Introduction

What is The New Yorker? I know it’s a great magazine and that it’s a tremendous source of pleasure in my life. But what exactly is it? This blog’s premise is that The New Yorker is a work of art, as worthy of comment and analysis as, say, Keats’s “Ode on a Grecian Urn.” Each week I review one or more aspects of the magazine’s latest issue. I suppose it’s possible to describe and analyze an entire issue, but I prefer to keep my reviews brief, and so I usually focus on just one or two pieces, to explore in each the signature style of its author. A piece by Nick Paumgarten is not like a piece by Jill Lepore, and neither is like a piece by Ian Frazier. One could not mistake Collins for Seabrook, or Bilger for Galchen, or Mogelson for Kolbert. Each has found a style, and it is that style that I respond to as I read, and want to understand and describe.

Thursday, July 17, 2025

Acts of Seeing: Iqaluit

Photo by John MacDougall











A friend from Iqaluit recently visited us here in Stanhope.
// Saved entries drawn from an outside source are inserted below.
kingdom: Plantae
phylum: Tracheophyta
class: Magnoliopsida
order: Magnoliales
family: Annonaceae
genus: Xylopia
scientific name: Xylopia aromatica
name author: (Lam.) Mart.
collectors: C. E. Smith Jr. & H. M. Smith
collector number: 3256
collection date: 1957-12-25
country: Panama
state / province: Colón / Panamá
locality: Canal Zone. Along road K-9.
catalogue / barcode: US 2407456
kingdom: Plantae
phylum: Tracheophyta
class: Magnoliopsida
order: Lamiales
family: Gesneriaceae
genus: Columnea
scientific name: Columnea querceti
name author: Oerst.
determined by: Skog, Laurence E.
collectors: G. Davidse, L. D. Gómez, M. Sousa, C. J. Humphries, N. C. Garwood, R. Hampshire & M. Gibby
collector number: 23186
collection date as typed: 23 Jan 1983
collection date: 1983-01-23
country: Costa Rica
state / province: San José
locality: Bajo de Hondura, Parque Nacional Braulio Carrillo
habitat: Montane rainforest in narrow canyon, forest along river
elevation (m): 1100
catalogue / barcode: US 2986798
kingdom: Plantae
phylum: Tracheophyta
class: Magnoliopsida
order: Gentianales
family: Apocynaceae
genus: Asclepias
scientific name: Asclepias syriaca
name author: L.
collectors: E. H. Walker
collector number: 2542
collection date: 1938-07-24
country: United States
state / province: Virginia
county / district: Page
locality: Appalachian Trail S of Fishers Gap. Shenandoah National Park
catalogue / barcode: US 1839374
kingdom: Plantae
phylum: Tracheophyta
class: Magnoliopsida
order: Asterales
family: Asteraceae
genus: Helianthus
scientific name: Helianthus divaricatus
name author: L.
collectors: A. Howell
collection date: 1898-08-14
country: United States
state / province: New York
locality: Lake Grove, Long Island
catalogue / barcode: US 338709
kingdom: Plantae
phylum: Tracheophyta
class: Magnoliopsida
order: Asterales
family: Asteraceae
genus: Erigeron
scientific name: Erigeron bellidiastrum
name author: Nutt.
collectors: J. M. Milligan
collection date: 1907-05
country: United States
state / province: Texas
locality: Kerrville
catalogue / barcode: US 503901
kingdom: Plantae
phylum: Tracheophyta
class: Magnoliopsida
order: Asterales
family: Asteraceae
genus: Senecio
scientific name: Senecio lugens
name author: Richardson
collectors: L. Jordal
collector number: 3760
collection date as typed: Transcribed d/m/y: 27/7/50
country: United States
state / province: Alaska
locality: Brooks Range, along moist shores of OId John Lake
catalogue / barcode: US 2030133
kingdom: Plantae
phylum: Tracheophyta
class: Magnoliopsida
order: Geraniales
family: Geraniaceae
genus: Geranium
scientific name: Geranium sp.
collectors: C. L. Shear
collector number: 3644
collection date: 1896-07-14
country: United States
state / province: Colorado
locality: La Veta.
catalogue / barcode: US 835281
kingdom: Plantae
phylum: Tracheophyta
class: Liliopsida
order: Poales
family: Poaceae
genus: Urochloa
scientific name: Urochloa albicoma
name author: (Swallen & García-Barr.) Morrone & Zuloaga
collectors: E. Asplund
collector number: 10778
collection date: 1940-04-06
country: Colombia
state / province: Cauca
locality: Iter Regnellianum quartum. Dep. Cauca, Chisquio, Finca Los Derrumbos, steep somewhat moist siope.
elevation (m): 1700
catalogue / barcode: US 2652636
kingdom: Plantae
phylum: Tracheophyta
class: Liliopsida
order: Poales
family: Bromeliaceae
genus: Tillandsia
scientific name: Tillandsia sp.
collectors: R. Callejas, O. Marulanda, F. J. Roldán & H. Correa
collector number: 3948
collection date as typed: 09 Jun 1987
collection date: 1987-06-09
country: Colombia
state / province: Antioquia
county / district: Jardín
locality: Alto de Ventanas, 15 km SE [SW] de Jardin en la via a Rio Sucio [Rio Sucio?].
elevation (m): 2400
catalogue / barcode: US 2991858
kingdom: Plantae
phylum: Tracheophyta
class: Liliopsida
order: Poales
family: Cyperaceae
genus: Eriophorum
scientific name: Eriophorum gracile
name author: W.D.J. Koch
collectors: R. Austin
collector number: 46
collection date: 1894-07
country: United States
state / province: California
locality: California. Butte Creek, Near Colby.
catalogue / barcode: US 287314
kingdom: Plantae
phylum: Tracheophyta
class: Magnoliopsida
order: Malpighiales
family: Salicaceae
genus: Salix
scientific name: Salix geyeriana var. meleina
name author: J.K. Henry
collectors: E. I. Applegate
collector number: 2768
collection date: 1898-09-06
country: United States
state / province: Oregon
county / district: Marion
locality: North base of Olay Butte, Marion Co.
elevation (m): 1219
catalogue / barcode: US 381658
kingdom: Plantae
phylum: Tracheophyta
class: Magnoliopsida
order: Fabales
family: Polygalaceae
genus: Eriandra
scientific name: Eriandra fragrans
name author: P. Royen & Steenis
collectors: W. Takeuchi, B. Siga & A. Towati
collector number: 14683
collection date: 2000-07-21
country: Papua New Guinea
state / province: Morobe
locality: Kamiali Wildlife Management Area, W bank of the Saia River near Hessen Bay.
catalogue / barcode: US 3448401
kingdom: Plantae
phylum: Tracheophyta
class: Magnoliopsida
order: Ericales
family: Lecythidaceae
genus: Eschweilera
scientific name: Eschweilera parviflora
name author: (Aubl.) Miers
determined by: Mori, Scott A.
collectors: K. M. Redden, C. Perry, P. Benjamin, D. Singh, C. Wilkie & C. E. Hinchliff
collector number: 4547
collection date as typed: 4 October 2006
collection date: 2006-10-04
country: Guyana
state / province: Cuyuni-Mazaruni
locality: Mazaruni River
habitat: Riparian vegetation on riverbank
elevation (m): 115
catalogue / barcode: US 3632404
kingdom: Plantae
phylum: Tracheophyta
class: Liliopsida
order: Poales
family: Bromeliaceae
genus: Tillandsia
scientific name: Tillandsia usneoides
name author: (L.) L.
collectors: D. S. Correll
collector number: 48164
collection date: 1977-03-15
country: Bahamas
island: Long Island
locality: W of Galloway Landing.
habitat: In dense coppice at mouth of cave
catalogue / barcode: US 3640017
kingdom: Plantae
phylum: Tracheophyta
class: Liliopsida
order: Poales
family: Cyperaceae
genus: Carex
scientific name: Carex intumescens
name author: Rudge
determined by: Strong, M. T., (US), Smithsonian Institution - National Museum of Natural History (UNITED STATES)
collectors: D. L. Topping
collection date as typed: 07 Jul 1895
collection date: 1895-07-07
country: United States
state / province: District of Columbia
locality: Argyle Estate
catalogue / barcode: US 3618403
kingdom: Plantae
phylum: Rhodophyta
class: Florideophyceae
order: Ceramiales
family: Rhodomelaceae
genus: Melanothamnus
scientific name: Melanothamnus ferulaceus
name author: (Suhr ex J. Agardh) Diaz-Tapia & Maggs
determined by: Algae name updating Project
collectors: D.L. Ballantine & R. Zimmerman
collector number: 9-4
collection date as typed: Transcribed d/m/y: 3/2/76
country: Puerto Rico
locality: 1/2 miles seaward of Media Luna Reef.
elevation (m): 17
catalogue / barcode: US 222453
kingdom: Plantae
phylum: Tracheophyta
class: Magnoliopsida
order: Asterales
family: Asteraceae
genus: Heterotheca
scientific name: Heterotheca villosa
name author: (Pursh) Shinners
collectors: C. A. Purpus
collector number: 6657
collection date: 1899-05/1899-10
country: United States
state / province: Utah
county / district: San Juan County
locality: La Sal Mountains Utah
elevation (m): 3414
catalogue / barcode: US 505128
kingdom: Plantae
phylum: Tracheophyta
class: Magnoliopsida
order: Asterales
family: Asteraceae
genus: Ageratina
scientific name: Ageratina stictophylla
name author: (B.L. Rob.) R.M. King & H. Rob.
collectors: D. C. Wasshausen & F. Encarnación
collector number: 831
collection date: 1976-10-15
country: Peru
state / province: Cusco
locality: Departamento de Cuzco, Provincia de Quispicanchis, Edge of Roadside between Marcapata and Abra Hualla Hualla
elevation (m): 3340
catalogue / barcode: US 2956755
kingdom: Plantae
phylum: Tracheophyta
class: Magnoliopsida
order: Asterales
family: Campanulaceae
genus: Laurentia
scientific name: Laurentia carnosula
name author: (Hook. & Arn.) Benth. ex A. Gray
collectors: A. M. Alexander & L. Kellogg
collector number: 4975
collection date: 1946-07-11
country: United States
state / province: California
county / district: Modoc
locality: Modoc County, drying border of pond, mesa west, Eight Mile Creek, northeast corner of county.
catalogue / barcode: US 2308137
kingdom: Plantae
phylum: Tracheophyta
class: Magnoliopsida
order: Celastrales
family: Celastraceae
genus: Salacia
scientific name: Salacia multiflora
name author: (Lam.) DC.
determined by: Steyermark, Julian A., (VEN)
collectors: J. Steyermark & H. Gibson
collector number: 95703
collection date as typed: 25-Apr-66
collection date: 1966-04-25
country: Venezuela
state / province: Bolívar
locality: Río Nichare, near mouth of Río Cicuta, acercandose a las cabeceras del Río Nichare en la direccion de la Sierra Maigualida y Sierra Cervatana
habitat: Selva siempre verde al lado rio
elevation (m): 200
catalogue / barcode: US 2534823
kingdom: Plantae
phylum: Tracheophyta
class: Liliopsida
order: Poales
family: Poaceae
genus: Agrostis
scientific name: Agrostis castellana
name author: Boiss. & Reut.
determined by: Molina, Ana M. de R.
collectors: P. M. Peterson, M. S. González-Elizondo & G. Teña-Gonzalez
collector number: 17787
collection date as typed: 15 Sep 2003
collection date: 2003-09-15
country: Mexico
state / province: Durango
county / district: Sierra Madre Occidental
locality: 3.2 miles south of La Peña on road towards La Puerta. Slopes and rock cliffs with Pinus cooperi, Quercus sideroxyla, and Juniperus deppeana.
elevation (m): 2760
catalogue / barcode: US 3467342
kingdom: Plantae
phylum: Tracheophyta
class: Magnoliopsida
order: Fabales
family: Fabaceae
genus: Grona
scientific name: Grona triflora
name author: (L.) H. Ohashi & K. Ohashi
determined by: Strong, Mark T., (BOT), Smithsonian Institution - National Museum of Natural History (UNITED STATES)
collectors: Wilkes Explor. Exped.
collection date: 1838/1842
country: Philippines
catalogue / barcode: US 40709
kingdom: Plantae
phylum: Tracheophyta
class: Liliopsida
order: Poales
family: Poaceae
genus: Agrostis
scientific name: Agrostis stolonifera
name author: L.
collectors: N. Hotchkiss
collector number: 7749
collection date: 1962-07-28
Her presence took me back twenty years to my own Iqaluit days, when I roamed the town, hunting for interesting images. One of my favorite walks was along the beach, where I could look at one of my favorite Arctic things – Arctic canoes. I took countless pictures of them. This one, for example, dated March 30, 2008. I love the curved bow and the dark blue-green with black trim and the orange rope and the chunk of snow sitting on top. This canoe is just biding its time, waiting for summer, when it can go down the bay.